■ **Aufgabe 1**
Zitiere aus dem Thread zum Derby-Datenbankfeld wortgetreu den Abschnitt, der mit den Worten „gibt es in Derby“ beginnt und mit „Supra (11. Dez 2014)“ endet.

■ **Text**
-=-=-=-=-

# Datenbankfeld in Derby 255 Zeichen



## tffasse (11. Dez 2014)

Guten Morgen,

gibt es in Derby ein Datenbankfeld, welches mehr als 255 Zeichen enthalten kann und welches es in Java auch als Datentyp gibt, da wir unsere Tabellen über Hibernate generieren lassen?

Danke schonmal. 

EDIT: Hat sich schon erledigt, hab geschlafen  kann ich den Beitrag hier löschen?


----------



## Supra (11. Dez 2014)

Löschen weis ich nicht, aber du könntest die lösung bzw. die antwort einmal posten für die Nachwelt.


----------



## tffasse (11. Dez 2014)

Supra hat gesagt.:


> Löschen weis ich nicht, aber du könntest die lösung bzw. die antwort einmal posten für die Nachwelt.


Wie gesagt, hab verpennt dass Strings nicht auf 255 Zeichen beschränkt sind und die Größe des Datenbankfeldes durch Hibernate gemacht wird. Musste also nur @Column(length=32000) setzen und Tabelle neu erstellen lassen. Damit kann ich jetzt ganz normal den String verwenden.


----------



## Deros (12. Dez 2014)

und sollte das einmal nicht reichen kennt auch derby den Dateityp Clob


----------

-=-=-=-=-

(Daten zum Diagrammverständnis)
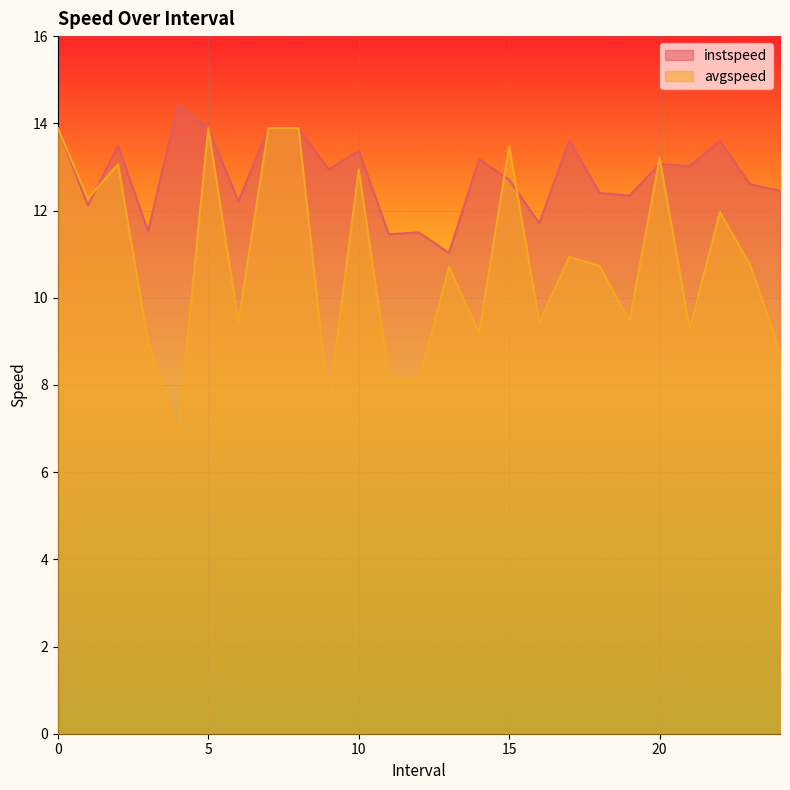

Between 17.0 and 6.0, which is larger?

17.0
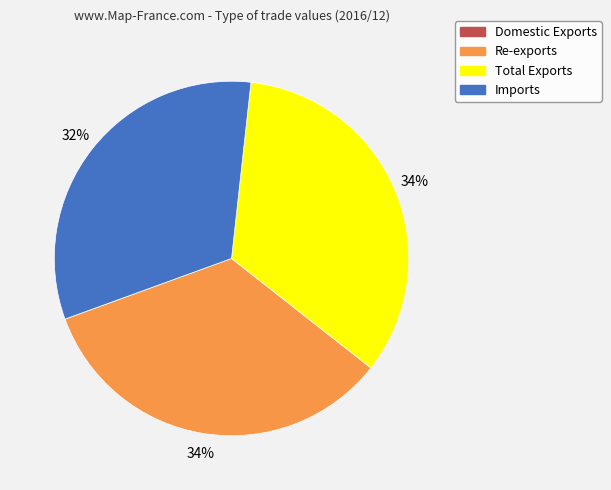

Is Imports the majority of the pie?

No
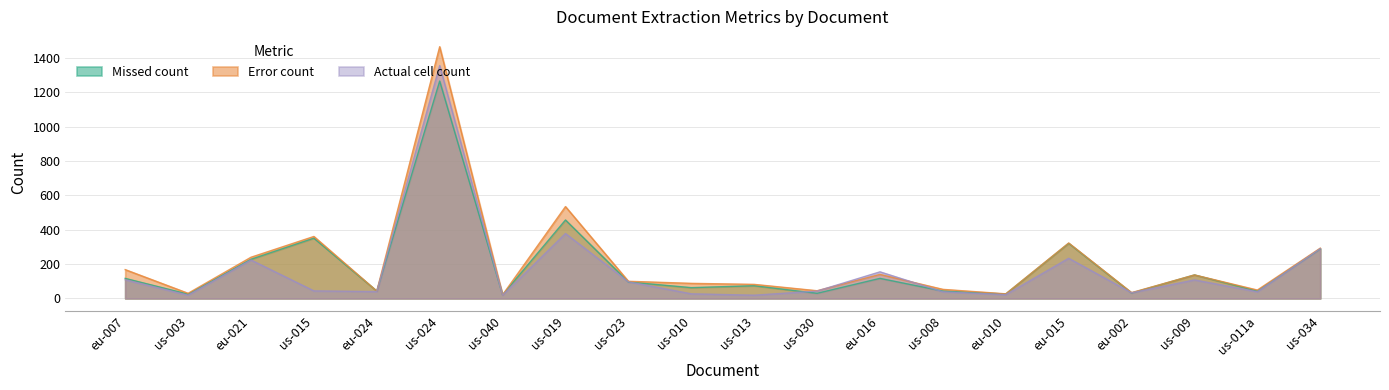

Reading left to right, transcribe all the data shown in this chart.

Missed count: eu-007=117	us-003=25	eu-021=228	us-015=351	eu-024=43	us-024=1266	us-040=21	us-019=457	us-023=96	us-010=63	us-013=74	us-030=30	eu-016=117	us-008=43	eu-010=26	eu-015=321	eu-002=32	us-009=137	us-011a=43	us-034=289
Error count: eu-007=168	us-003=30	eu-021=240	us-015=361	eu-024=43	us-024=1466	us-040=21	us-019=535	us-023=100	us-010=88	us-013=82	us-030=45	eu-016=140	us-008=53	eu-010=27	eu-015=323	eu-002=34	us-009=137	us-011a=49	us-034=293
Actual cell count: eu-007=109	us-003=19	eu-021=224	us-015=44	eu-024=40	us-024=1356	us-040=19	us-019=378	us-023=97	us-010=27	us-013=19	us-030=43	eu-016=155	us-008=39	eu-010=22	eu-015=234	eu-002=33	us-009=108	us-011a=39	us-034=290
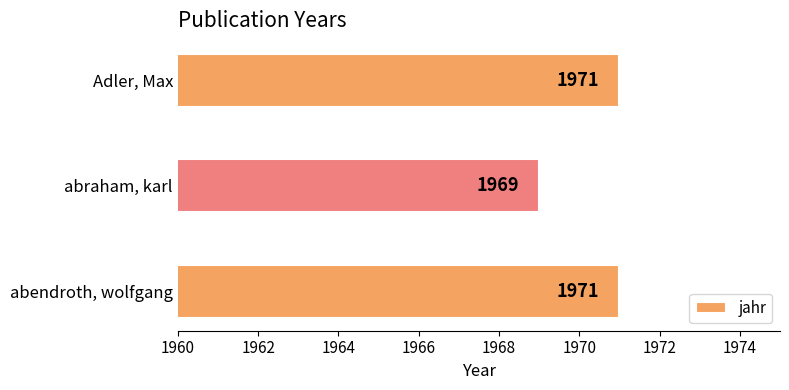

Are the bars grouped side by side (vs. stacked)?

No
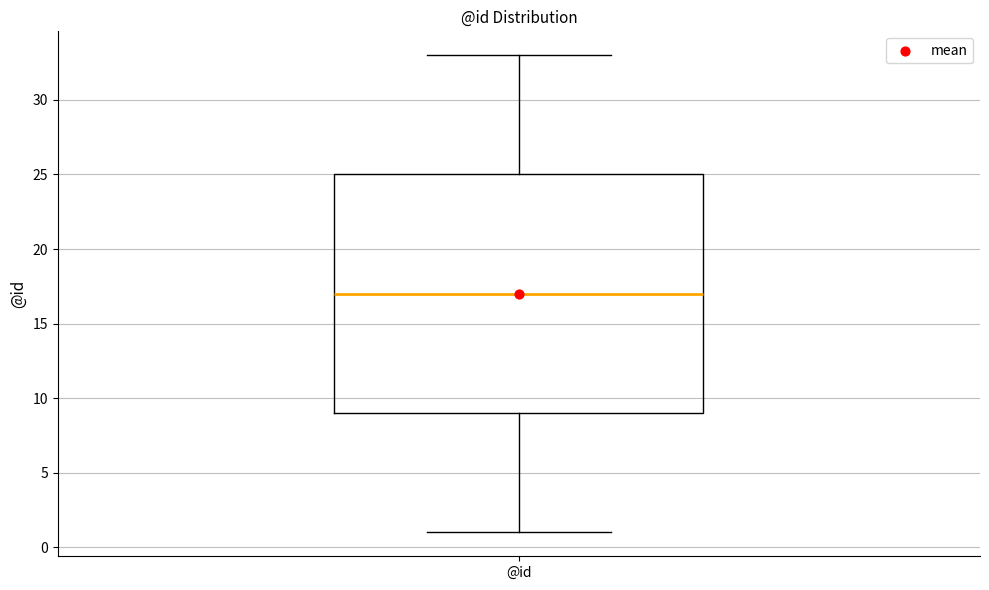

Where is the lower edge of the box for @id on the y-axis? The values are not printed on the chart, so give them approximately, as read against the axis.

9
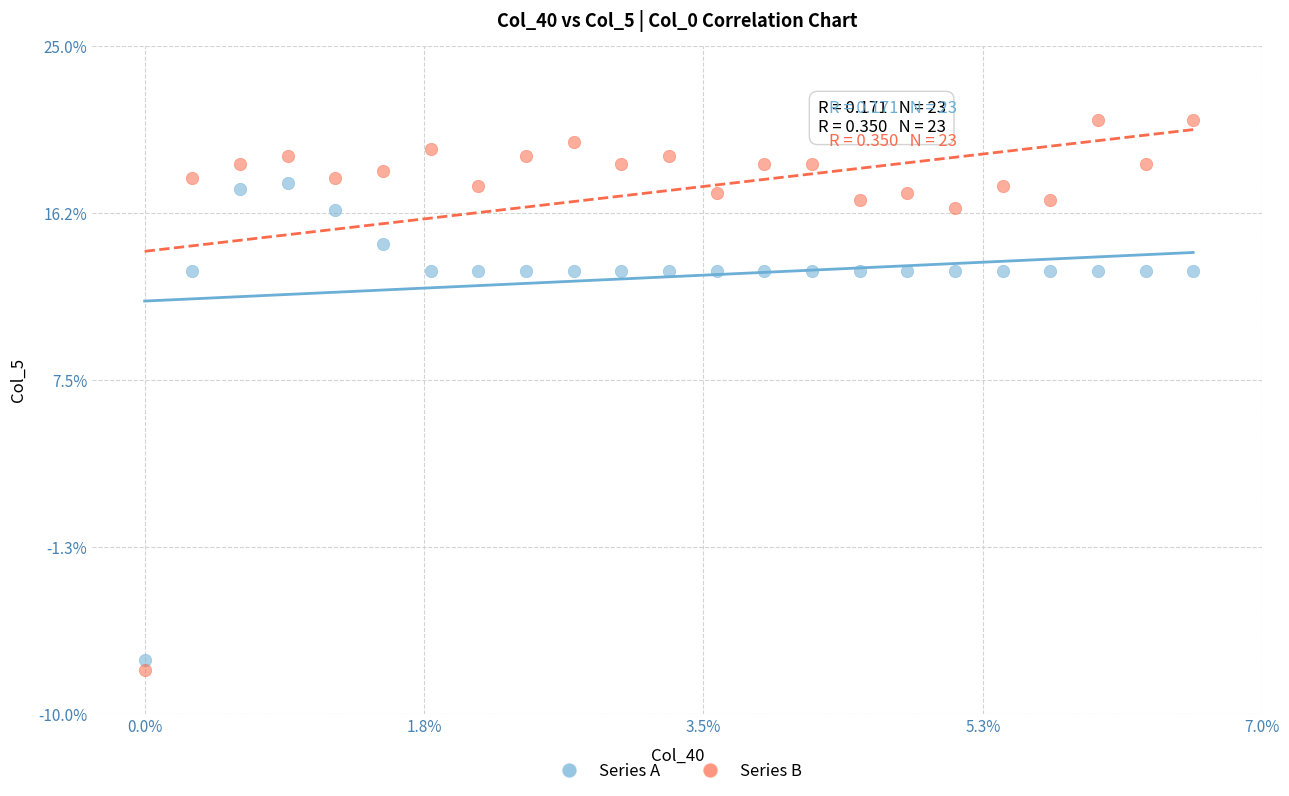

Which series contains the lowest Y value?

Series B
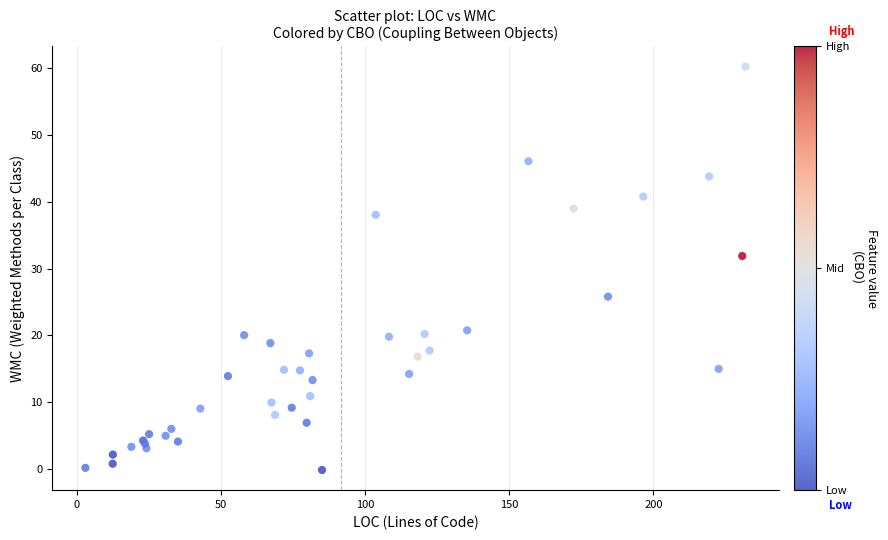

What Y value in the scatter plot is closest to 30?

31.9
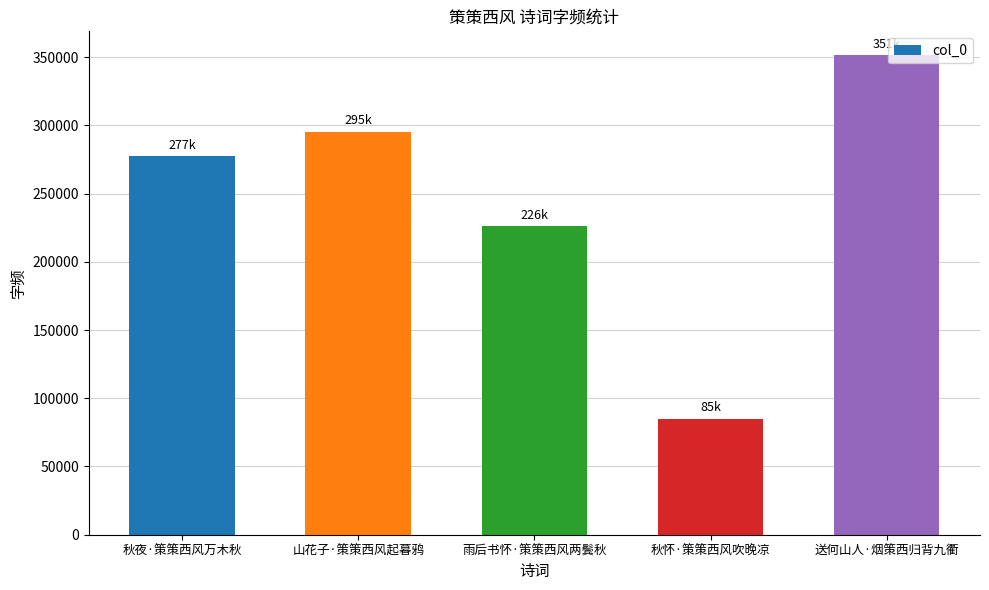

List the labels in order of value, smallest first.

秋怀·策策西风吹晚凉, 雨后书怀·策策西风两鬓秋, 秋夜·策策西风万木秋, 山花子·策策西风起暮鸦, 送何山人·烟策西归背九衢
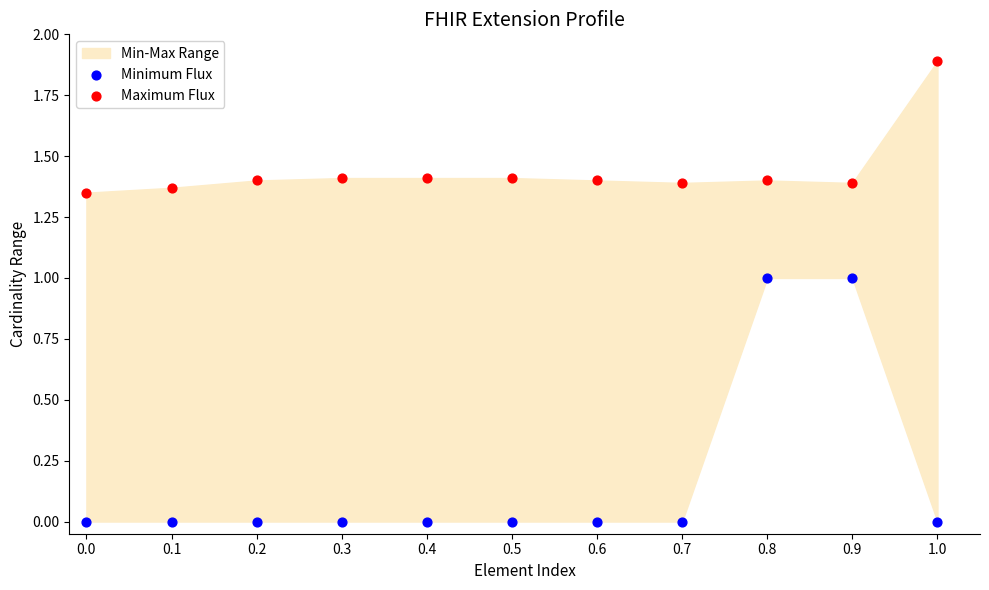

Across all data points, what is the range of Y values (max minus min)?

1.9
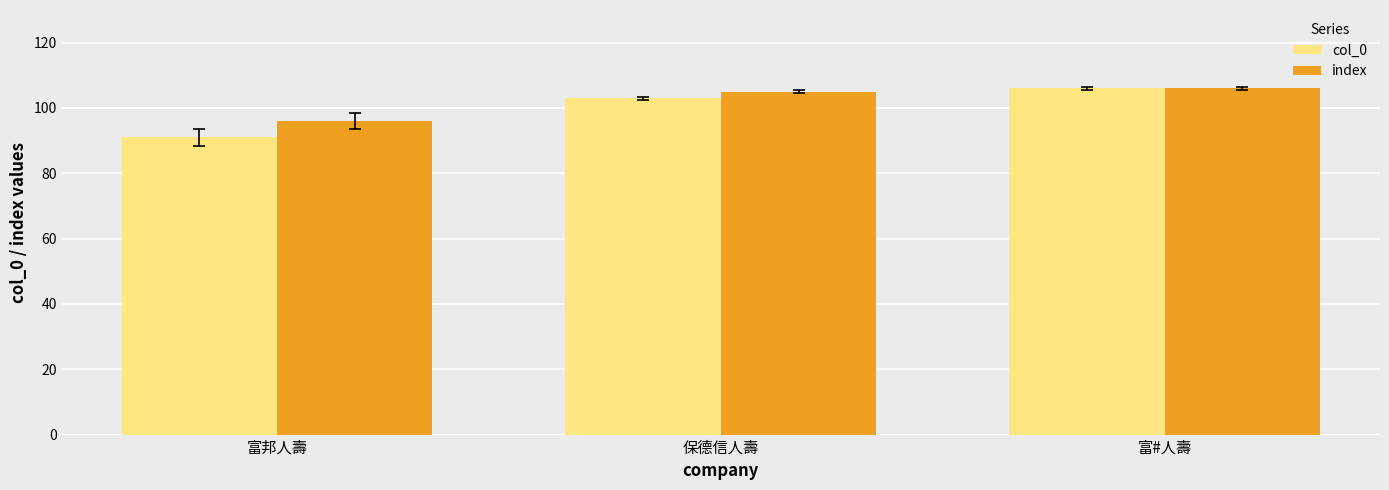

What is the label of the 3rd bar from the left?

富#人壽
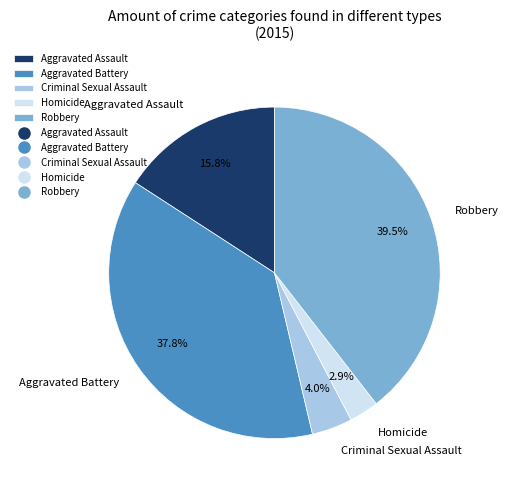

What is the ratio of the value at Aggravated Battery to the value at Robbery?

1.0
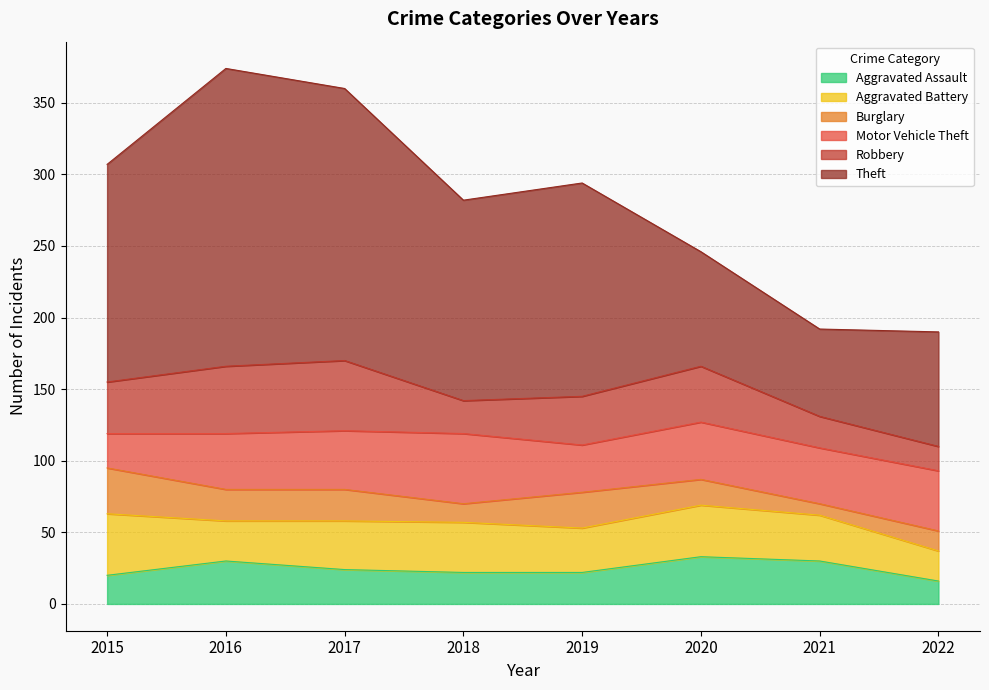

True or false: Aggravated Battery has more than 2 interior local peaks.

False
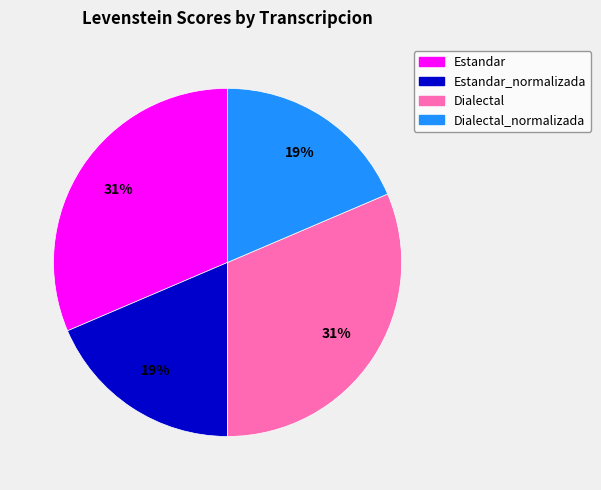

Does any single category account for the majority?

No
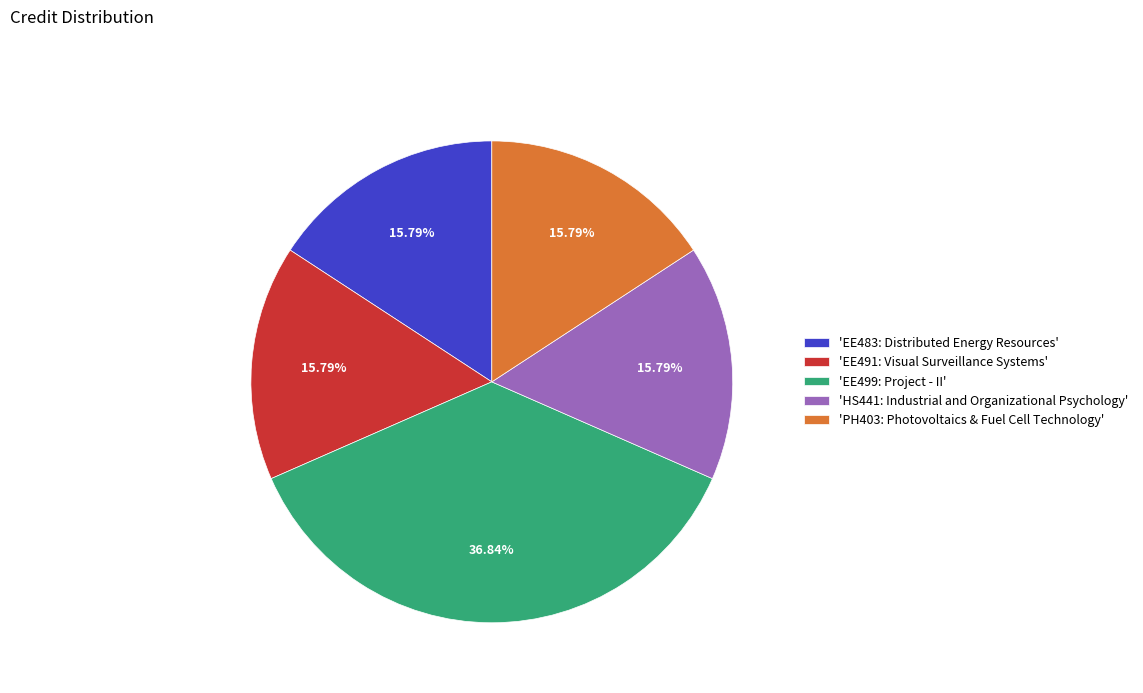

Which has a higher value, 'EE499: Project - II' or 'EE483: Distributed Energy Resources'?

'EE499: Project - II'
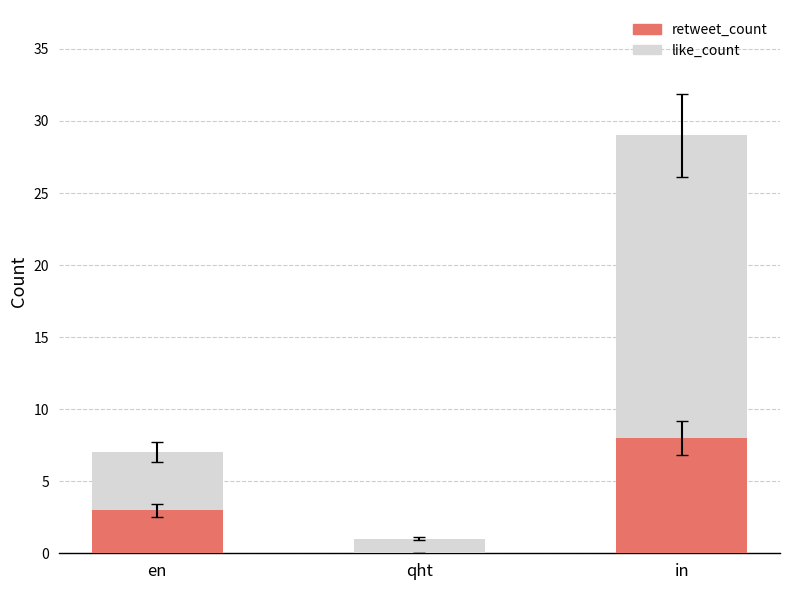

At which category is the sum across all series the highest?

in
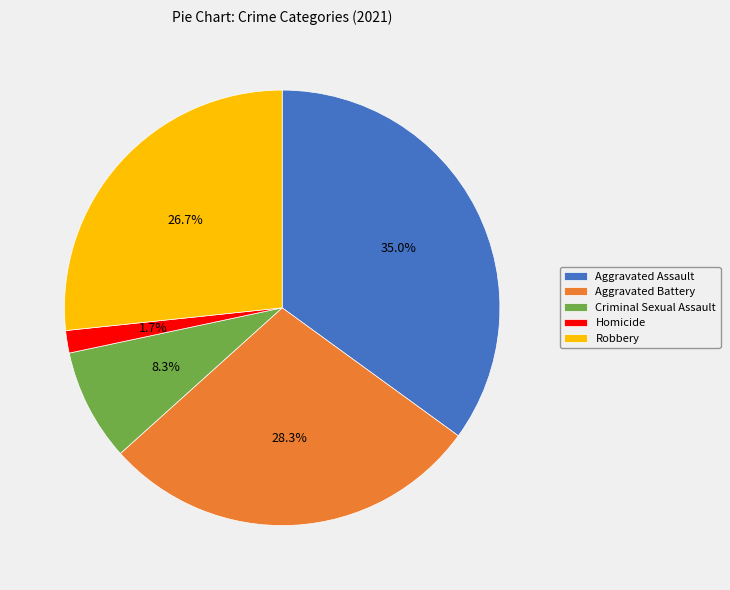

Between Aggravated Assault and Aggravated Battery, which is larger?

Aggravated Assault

-=-=-=-=-

■ **Aufgabe 2**
Zieh aus der Auflistung jede Zeile heraus, in der die Zeichenfolge „Aggravated“ vorkommt. Achte dabei auf Groß- und Kleinschreibung.

■ **Lösung 1**
gibt es in Derby ein Datenbankfeld, welches mehr als 255 Zeichen enthalten kann und welches es in Java auch als Datentyp gibt, da wir unsere Tabellen über Hibernate generieren lassen?

Danke schonmal. 

EDIT: Hat sich schon erledigt, hab geschlafen  kann ich den Beitrag hier löschen?


----------



## Supra (11. Dez 2014)

■ **Lösung 2**
What is the ratio of the value at Aggravated Battery to the value at Robbery?
True or false: Aggravated Battery has more than 2 interior local peaks.
Between Aggravated Assault and Aggravated Battery, which is larger?
Aggravated Assault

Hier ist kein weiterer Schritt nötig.